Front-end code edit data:
-------------------------

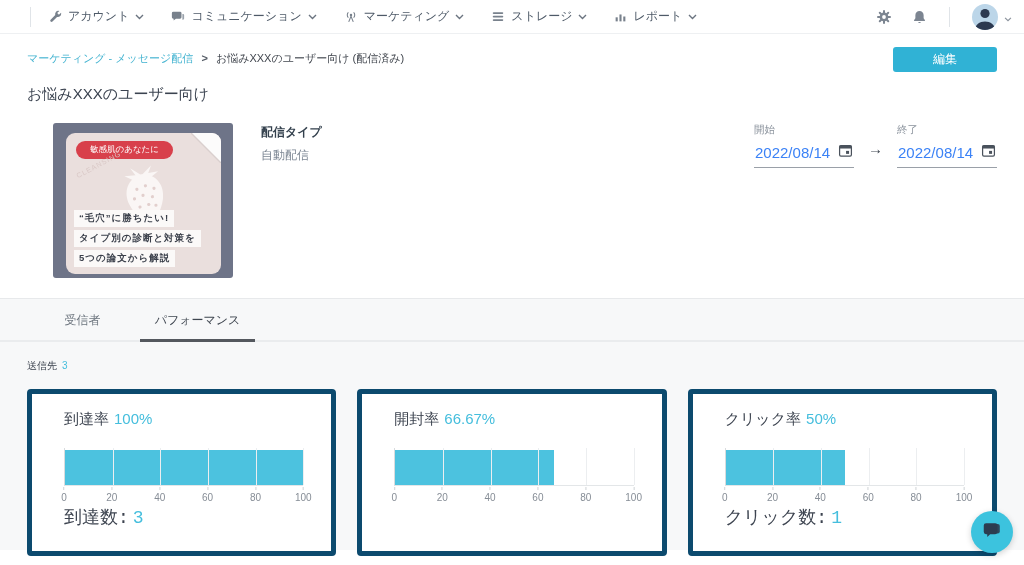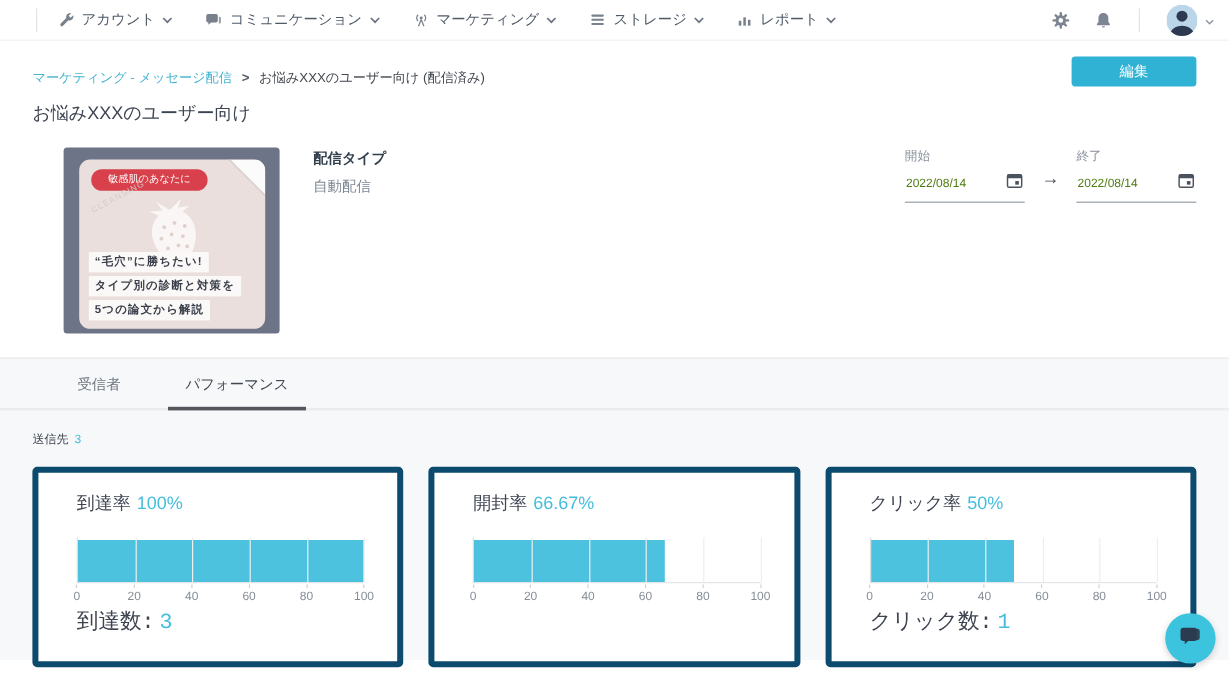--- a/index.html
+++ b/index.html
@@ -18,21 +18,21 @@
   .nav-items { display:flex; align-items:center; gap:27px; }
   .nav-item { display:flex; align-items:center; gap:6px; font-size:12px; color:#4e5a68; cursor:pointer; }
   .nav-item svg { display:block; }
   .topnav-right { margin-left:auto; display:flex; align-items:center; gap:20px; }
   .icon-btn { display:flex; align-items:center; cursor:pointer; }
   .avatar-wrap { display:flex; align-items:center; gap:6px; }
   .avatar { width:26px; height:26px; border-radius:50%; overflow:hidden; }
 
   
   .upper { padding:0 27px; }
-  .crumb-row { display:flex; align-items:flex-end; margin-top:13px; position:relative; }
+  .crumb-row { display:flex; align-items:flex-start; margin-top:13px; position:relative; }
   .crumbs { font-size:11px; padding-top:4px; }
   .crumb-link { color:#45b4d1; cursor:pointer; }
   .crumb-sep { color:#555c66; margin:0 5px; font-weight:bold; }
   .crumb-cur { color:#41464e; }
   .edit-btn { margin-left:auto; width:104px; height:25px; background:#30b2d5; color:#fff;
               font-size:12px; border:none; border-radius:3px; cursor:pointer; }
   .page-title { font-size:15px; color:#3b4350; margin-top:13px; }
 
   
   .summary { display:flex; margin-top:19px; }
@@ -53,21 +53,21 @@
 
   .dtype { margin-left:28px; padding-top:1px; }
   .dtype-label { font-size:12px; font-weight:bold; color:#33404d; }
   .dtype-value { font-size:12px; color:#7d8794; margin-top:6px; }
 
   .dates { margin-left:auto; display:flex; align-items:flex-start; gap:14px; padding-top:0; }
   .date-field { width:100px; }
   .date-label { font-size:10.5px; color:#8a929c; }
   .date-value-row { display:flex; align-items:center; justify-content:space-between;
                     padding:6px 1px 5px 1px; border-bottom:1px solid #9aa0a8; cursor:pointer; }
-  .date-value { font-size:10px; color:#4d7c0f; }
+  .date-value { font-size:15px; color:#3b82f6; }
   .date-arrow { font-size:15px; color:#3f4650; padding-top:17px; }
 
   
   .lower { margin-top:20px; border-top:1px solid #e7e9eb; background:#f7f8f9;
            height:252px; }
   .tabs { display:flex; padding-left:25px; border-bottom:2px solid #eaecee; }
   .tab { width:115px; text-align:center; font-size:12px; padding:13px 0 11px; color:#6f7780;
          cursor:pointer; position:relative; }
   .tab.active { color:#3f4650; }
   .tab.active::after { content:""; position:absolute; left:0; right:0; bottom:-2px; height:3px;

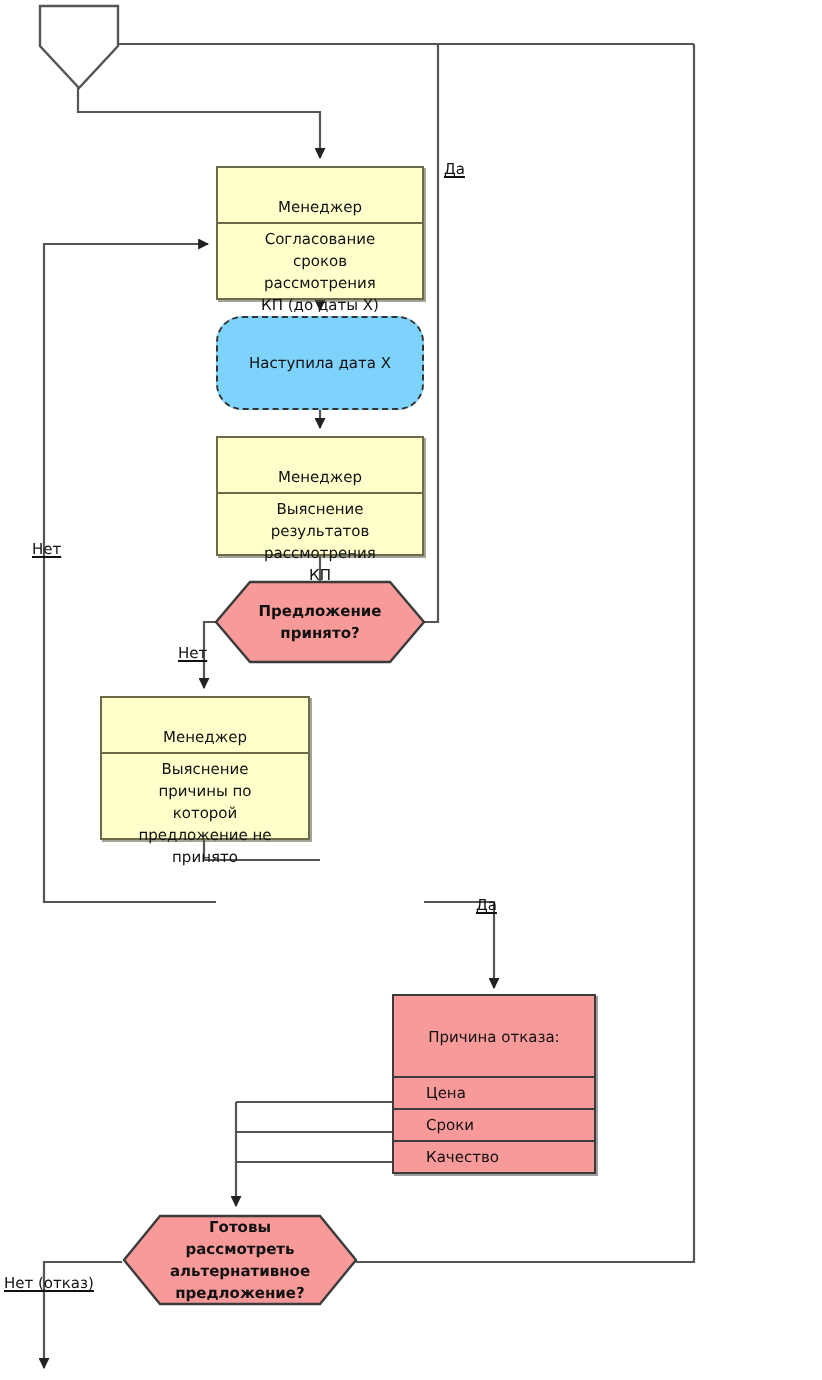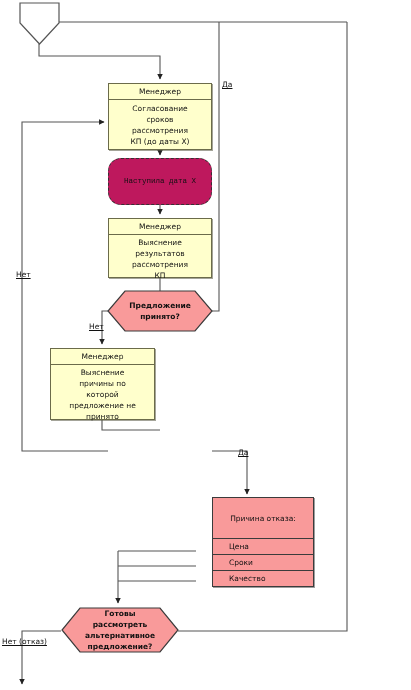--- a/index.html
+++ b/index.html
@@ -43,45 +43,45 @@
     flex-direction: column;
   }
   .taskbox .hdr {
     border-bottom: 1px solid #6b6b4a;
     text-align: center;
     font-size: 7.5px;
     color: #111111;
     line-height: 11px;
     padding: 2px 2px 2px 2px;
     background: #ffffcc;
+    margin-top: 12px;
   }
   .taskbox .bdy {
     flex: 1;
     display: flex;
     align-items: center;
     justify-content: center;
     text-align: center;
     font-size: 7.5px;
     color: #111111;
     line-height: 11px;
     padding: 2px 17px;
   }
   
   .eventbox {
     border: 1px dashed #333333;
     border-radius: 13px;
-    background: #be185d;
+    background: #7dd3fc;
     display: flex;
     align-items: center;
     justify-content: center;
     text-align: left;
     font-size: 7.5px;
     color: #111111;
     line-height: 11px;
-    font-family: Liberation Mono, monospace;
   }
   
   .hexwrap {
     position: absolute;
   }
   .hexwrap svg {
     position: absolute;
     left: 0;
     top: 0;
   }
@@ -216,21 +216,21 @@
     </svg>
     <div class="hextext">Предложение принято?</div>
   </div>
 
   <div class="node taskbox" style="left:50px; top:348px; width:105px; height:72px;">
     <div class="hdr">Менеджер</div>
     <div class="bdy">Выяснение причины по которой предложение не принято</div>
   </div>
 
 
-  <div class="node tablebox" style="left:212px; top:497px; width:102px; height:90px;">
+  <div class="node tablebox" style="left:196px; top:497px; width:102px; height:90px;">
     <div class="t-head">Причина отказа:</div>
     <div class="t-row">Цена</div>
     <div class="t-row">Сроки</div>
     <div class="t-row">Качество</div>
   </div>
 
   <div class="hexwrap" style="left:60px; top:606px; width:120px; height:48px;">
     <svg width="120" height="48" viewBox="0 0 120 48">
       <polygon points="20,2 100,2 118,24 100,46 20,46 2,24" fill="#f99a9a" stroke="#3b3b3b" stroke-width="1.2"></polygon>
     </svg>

-------------------------

== Instructions to follow ==
Filter the entries above down to the lines containing the word "cursor".

== Answer below ==
   .nav-item { display:flex; align-items:center; gap:6px; font-size:12px; color:#4e5a68; cursor:pointer; }
   .icon-btn { display:flex; align-items:center; cursor:pointer; }
   .crumb-link { color:#45b4d1; cursor:pointer; }
               font-size:12px; border:none; border-radius:3px; cursor:pointer; }
                     padding:6px 1px 5px 1px; border-bottom:1px solid #9aa0a8; cursor:pointer; }
          cursor:pointer; position:relative; }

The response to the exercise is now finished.